Buy in the UK | Buy in Canada

This classic crime novel first appeared in 1953 and has been reissued with a new introduction by John Le Carre. The author, John Bingham, and Le Carre worked together at MI5 but ended their friendship in part because of the betrayal Bingham felt about Le Carre, whom he mentored. These two men, both outstanding writers on their own terms, came from two different generations of spies, and their writing worlds reflect a difference of vision, though not necessarily of purpose, which could not be reconciled.

What Le Carre champions in his introduction is Bingham’s fine writing style, gentlemanly-mannered characters, and keen perception of the human condition captured in his stories. In FIVE ROUNDABOUTS TO HEAVEN, Bingham explores the friendship of two men who become entangled with the same woman. The first man is Philip Bartels, a failure in the wine trade, who is married to a woman who cannot love him; the second man is his friend Peter Harding, who is more successful in every aspect of life, including his ability to steal Bartels’s mistress away from him.

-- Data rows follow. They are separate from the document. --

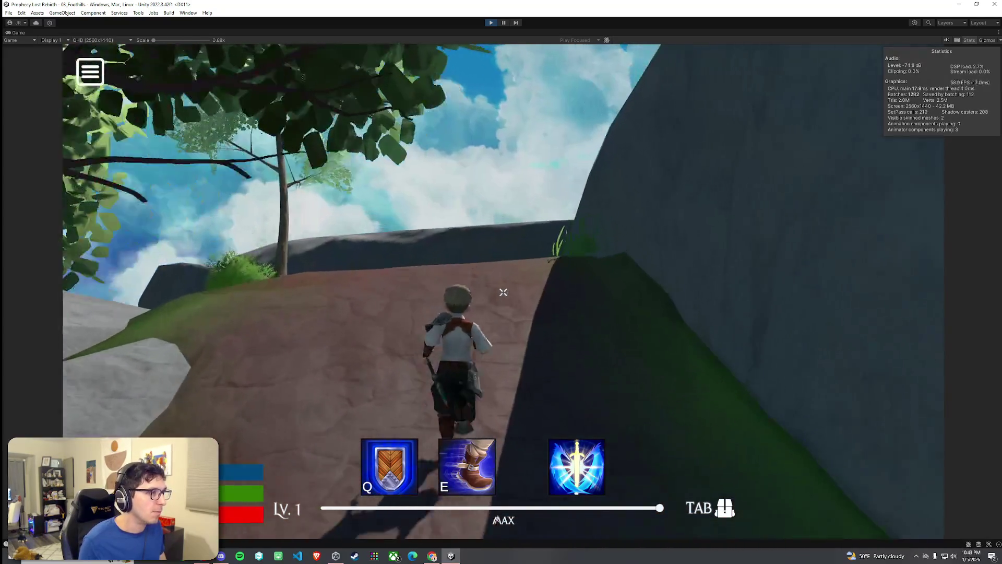
key("w")
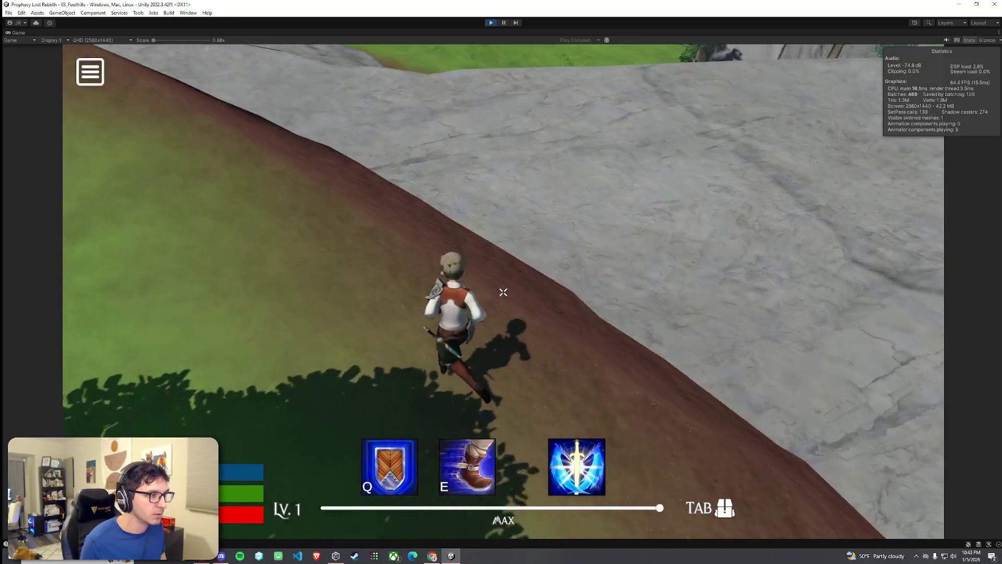
Run the character across the ruins plaza, past the pillars and up the temple steps
key("w")
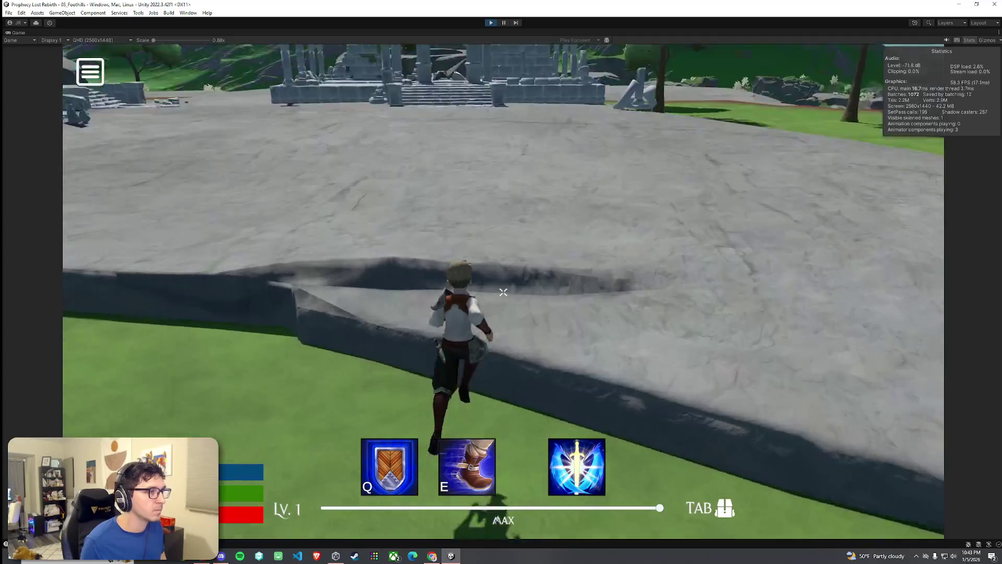
key("w")
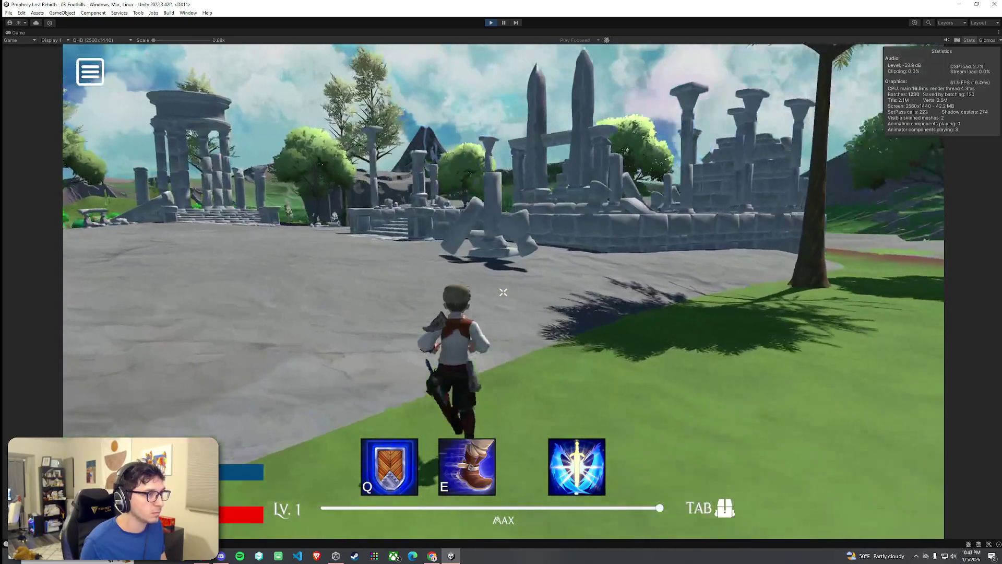
key("w")
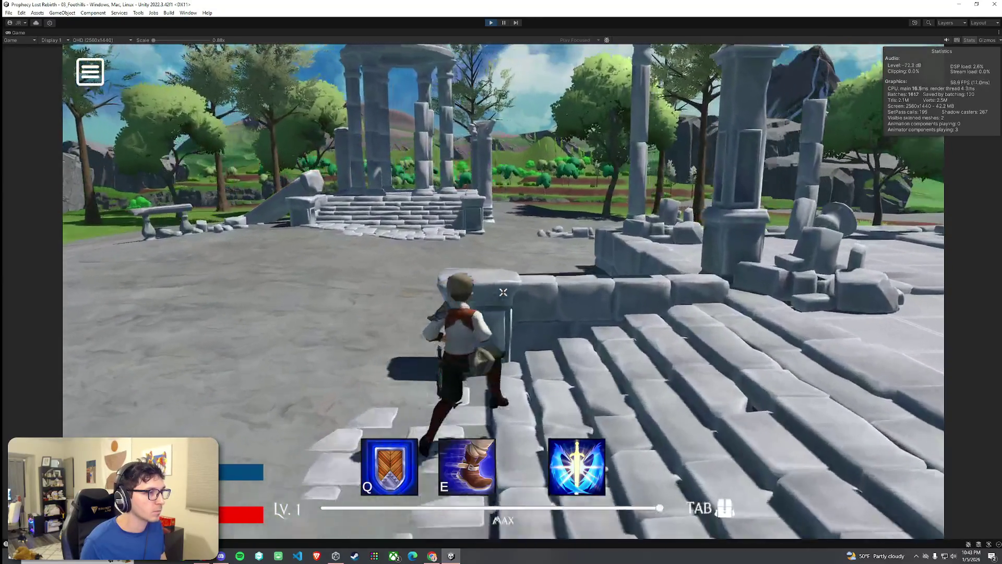
key("w")
key("w")
key("w")
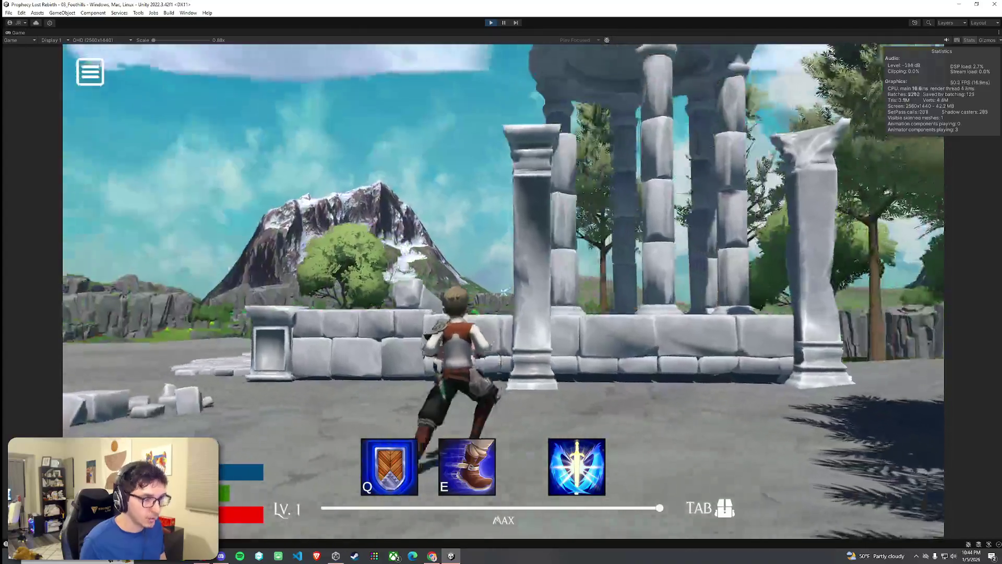
key("w")
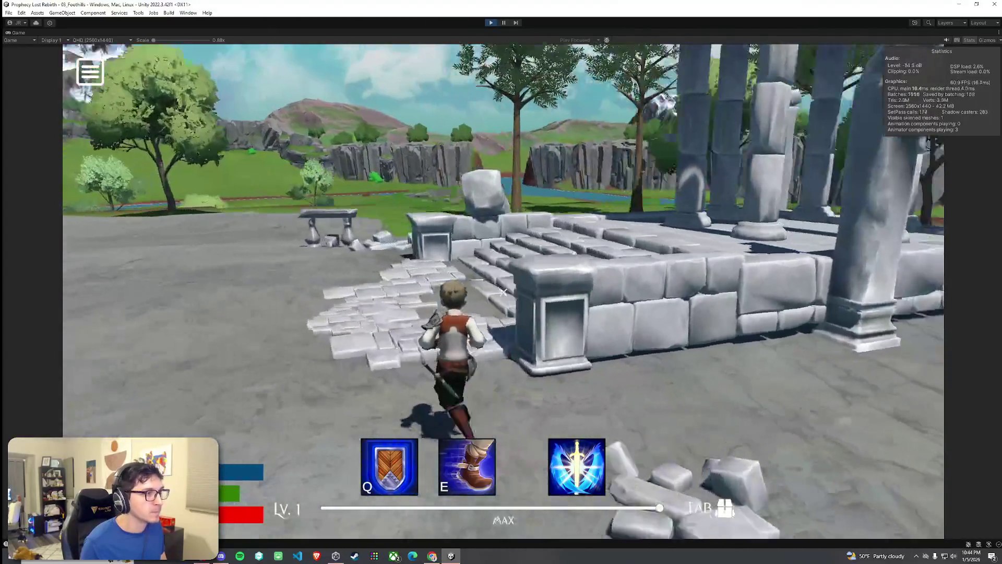
key("w")
key("w")
key("w")
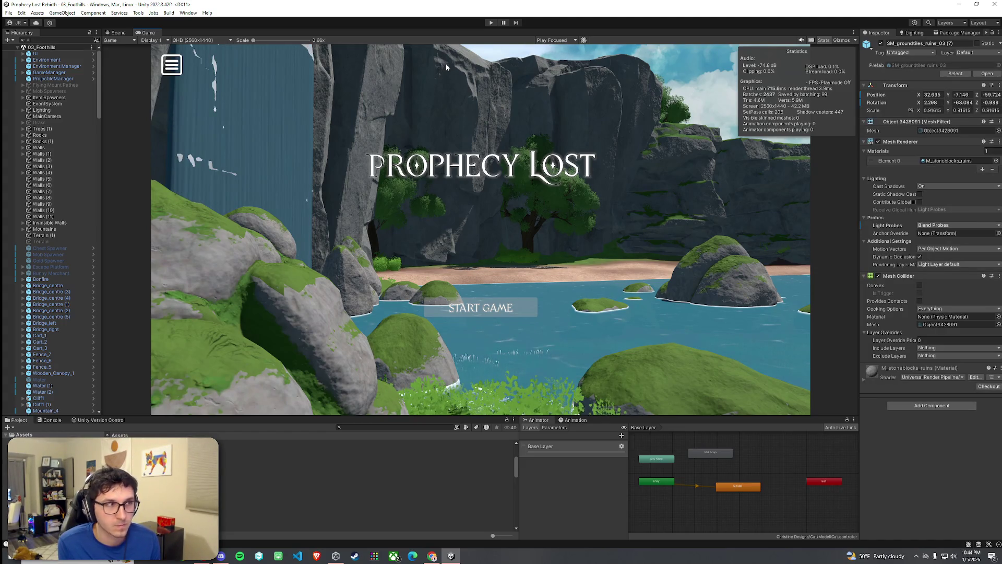
Return to the Scene view with Ctrl+1 and orbit around the temple ruins from above
key("ctrl+1")
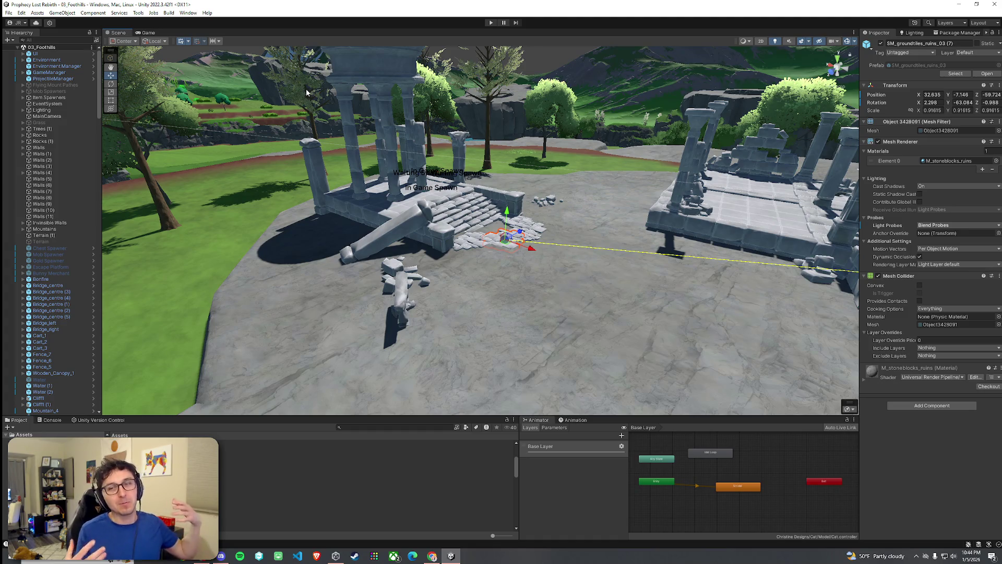
mouse_move(238, 75)
left_mouse_down()
mouse_move(350, 235)
mouse_move(307, 214)
mouse_move(199, 230)
mouse_move(152, 202)
left_mouse_up()
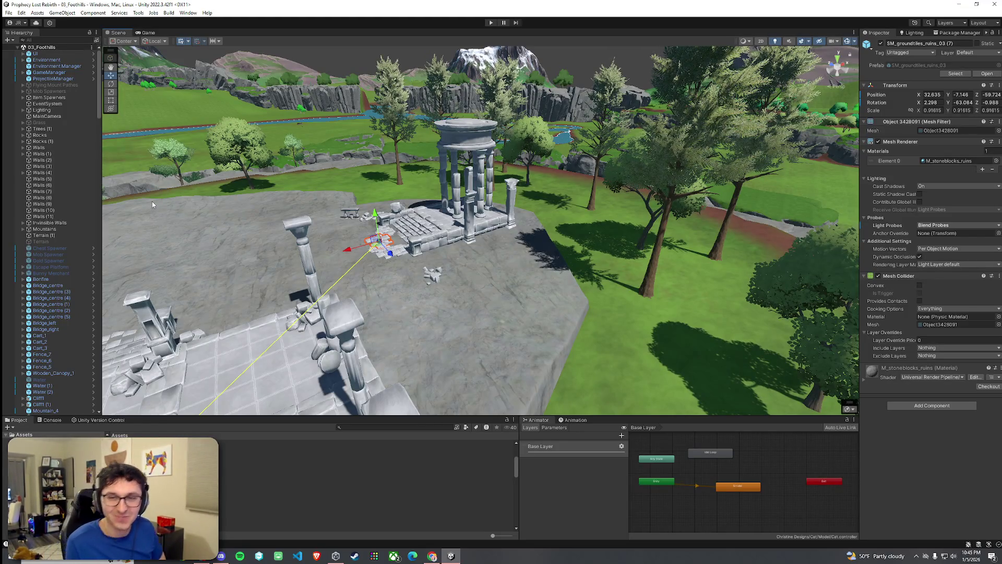
mouse_move(217, 160)
left_mouse_down()
mouse_move(376, 244)
mouse_move(299, 209)
mouse_move(554, 204)
mouse_move(590, 217)
left_mouse_up()
Select the temple's square columns and a stone block, then only the ruins platform
left_click(431, 214)
left_click(592, 219, "shift")
left_click(431, 183, "shift")
mouse_move(430, 182)
left_mouse_down()
mouse_move(350, 303)
mouse_move(412, 250)
mouse_move(590, 199)
mouse_move(571, 231)
left_mouse_up()
left_click(433, 235, "shift")
left_click(571, 231)
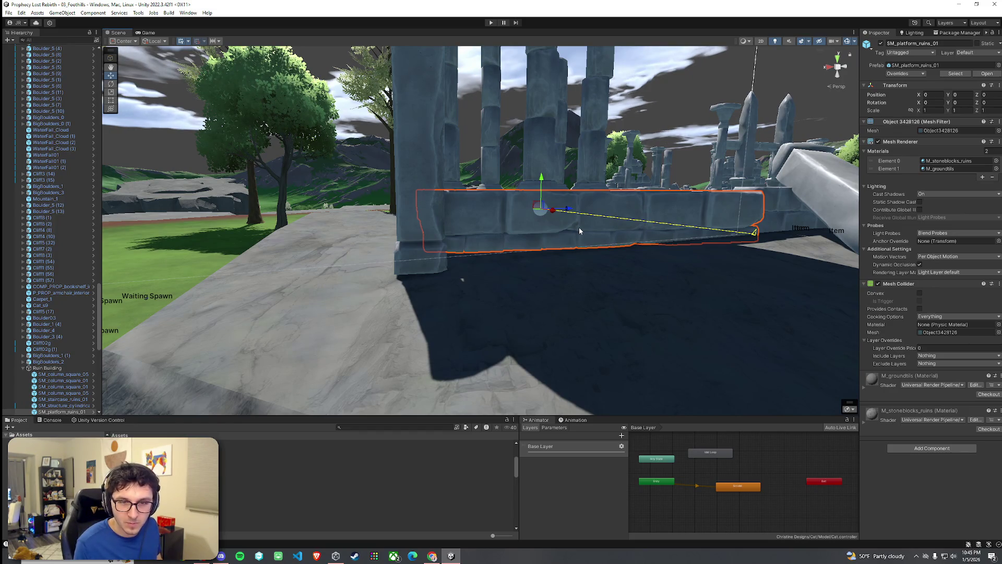
Duplicate the ruins platform and sink the copy lower into the ground
key("ctrl+d")
mouse_move(542, 189)
left_mouse_down()
mouse_move(540, 237)
mouse_move(540, 220)
mouse_move(534, 232)
mouse_move(855, 208)
mouse_move(693, 193)
mouse_move(370, 216)
mouse_move(229, 211)
mouse_move(411, 238)
left_mouse_up()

At the center of the story is the simple question: What causes an ordinary man to consider murder? In Bartels’s case, it is the poisoning of his own wife, in his desperate attempt to be with his mistress and find a woman who can truly love him, while 'protecting' his wife from a life of loneliness.

What author John Bingham does so well in his storytelling style is capture the mindset of Bartels as he plots the murder and considers all those details that might entrap him after the act has been committed. Meanwhile, his friend Peter Harding (unbeknownst to Bartels) has his own agenda in place – to steal Bartels’s mistress.

Bingham brilliantly uses the detail of everyday life and flashbacks to Bartels’s childhood to convey the machinations of the mind of Bartels, to let the reader inside his brain as he applies his flawed logic to the rationale of murder. Perhaps even more sinister are the actions of his friend Harding, who Bartels never suspects of disloyalty, even until the end. Harding uses Bartels’s own weaknesses against him to serve his ends, even while recognizing that he has a choice to bring happiness into the picture, changing the foregone conclusion to the story.

That such likeable characters are made so sinister is testament to the writing skill of Bingham. Although the period setting of the novel may seem a far cry from the world of today, the story remains universal. So it’s no surprise that this classic crime novel would be reissued in 2007; its characters and story remain timeless.